Eagle Eye also has invested heavily in new packing technology for steam bags, microwaveable trays, fresh-cut potatoes, single-wrap baker potatoes and other items, Klingler said.

“Consumers today are not meal planning like they used to; modern consumers, for the most part, impulse buy or plan meals for the next day or two,” he said.

That also plays into the pressure the processing side of the business applies to the fresh market, Klingler said.

“Processing demand in the produce industry is strong,” he said. 

“Consumers want convenient, ready-to-cook options.
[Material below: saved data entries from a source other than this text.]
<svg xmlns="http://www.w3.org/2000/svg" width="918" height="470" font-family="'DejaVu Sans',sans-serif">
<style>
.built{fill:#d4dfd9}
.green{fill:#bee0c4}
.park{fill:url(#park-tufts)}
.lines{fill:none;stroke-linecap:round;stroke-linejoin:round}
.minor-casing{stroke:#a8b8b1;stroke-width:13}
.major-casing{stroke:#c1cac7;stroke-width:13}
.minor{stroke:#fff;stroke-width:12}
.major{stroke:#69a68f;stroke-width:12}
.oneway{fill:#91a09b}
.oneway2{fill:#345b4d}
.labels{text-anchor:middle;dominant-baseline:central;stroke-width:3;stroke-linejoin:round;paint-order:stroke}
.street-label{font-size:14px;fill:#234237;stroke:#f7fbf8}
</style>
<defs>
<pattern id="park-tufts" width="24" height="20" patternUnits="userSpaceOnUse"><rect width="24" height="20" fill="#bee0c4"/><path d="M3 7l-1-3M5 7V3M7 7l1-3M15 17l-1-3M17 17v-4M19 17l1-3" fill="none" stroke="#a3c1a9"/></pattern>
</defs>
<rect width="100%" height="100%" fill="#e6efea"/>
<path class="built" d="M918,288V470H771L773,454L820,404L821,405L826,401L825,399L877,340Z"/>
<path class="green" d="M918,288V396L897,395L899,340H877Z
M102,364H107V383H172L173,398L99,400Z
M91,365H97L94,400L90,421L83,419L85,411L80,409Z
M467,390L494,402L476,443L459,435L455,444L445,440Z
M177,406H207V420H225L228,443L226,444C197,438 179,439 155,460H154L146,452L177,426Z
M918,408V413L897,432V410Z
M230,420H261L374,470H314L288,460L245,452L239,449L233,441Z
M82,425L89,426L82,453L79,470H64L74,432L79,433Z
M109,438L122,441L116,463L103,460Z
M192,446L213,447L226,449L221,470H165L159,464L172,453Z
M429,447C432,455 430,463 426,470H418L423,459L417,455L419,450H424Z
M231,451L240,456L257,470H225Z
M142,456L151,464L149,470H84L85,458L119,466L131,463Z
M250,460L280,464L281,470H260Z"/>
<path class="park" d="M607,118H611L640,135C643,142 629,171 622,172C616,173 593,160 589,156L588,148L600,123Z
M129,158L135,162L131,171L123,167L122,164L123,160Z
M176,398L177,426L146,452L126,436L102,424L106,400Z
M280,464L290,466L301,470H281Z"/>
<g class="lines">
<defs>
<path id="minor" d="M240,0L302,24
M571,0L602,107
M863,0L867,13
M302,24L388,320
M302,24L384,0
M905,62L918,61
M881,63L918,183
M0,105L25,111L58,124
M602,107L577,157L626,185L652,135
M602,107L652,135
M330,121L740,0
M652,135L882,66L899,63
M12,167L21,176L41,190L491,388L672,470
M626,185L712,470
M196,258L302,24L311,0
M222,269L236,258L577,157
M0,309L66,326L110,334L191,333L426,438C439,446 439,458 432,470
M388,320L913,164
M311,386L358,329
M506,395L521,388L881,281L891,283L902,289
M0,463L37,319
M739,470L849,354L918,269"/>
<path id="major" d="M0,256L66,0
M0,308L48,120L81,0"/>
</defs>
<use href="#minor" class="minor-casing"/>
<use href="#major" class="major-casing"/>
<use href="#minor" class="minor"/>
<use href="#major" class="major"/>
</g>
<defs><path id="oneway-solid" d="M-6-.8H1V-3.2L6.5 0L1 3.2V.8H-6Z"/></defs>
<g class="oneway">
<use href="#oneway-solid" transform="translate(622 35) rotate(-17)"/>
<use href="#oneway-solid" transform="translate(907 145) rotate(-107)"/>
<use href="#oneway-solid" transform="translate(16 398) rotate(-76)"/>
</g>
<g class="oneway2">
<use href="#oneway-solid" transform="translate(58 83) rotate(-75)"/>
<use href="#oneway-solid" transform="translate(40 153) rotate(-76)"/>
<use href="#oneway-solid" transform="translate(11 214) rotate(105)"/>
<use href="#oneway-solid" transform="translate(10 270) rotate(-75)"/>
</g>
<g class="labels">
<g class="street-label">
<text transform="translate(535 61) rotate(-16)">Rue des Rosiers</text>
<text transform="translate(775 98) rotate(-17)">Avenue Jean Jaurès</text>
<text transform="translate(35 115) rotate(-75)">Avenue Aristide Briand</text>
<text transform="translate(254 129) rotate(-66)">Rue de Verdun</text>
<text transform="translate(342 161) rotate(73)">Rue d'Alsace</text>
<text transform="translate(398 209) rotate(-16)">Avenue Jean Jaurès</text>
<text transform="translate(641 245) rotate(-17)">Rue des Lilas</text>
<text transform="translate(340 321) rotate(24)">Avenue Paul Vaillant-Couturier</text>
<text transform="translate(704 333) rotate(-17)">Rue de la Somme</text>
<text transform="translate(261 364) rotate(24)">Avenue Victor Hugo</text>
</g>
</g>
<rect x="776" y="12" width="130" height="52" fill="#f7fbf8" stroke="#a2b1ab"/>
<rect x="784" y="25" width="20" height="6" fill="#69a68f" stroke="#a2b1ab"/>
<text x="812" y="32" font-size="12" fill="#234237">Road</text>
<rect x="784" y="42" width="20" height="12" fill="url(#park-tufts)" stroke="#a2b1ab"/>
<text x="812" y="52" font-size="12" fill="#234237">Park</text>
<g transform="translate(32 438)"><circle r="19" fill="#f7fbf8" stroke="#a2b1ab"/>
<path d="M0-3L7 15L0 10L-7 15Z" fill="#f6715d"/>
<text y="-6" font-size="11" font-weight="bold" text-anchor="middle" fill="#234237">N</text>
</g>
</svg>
We are trying to provide these convenient, value-add products, like our Steam’d bags, and Tiny Taters without compromising the freshness of our product.”

Retailers are playing some interesting cards this holiday season with how the two major holidays land on the calendar for 2019, said Eric Beck, marketing director with Idaho Falls-based Wada Farms Marketing Group.

“Thanksgiving is as late as it gets this year, falling on the last Thursday in November (Nov. 28), which, in turn, puts less shopping days between Thanksgiving and Christmas,” Beck said. 

“We are seeing retailers strategizing to optimize their potato order flow through stores closer to the actual holiday since consumers are doing most of their shopping just a few days before the actual holiday itself. 

“Promoting high velocity potato sales is being executed with replenishable bins that can be set on an end cap or store perimeters with high traffic.” 

The market should remain “somewhat stable,” since overall U.S. domestic potato acreage is down in volume and size profile, Beck said.

As a result, “I wouldn’t anticipate any large spikes in retail consumer packs through the holidays,” Beck said.

Larger potato profiles may be a different story though, and there is a possibility for some market volatility in that arena, Beck said.

“Pending on how retailers place their orders for shipment will test the production capacity of shippers which in turn may drive market prices higher if retailers all what their orders to land about the same time,” he said.

Strong processing demand should help to “keep the fresh market in check,” Beck said.

“We will probably not see as many ‘fire sales,’ due to a lower frequency of full shipper floors, since the process demand will take some of these potatoes out of the pipeline,” he said.

If processors start buying from the fresh market — which is possible, if total processing supply is less than their production plan — it would tighten supply, already projected to be down about 6% versus last year, putting upward pressure on pricing, said Seth Pemsler, vice president of retail/international for the Eagle-based Idaho Potato Commission.

“Until they start seeking product, we won’t know how much they will take out of the fresh stream,” he said.

Meantime, the commission has a number of promotional opportunities for retailers beginning with the new crop, Pemsler said.

“First, we launch a tie-in, offering $1 off coupons good for a bag of Idaho potatoes with purchase of Litehouse herbs,” he said. 

“At the same time, we offer ad monies for putting the Idaho seal in retailer circulars with bonuses during the holidays or for tying our partner products to the ad.”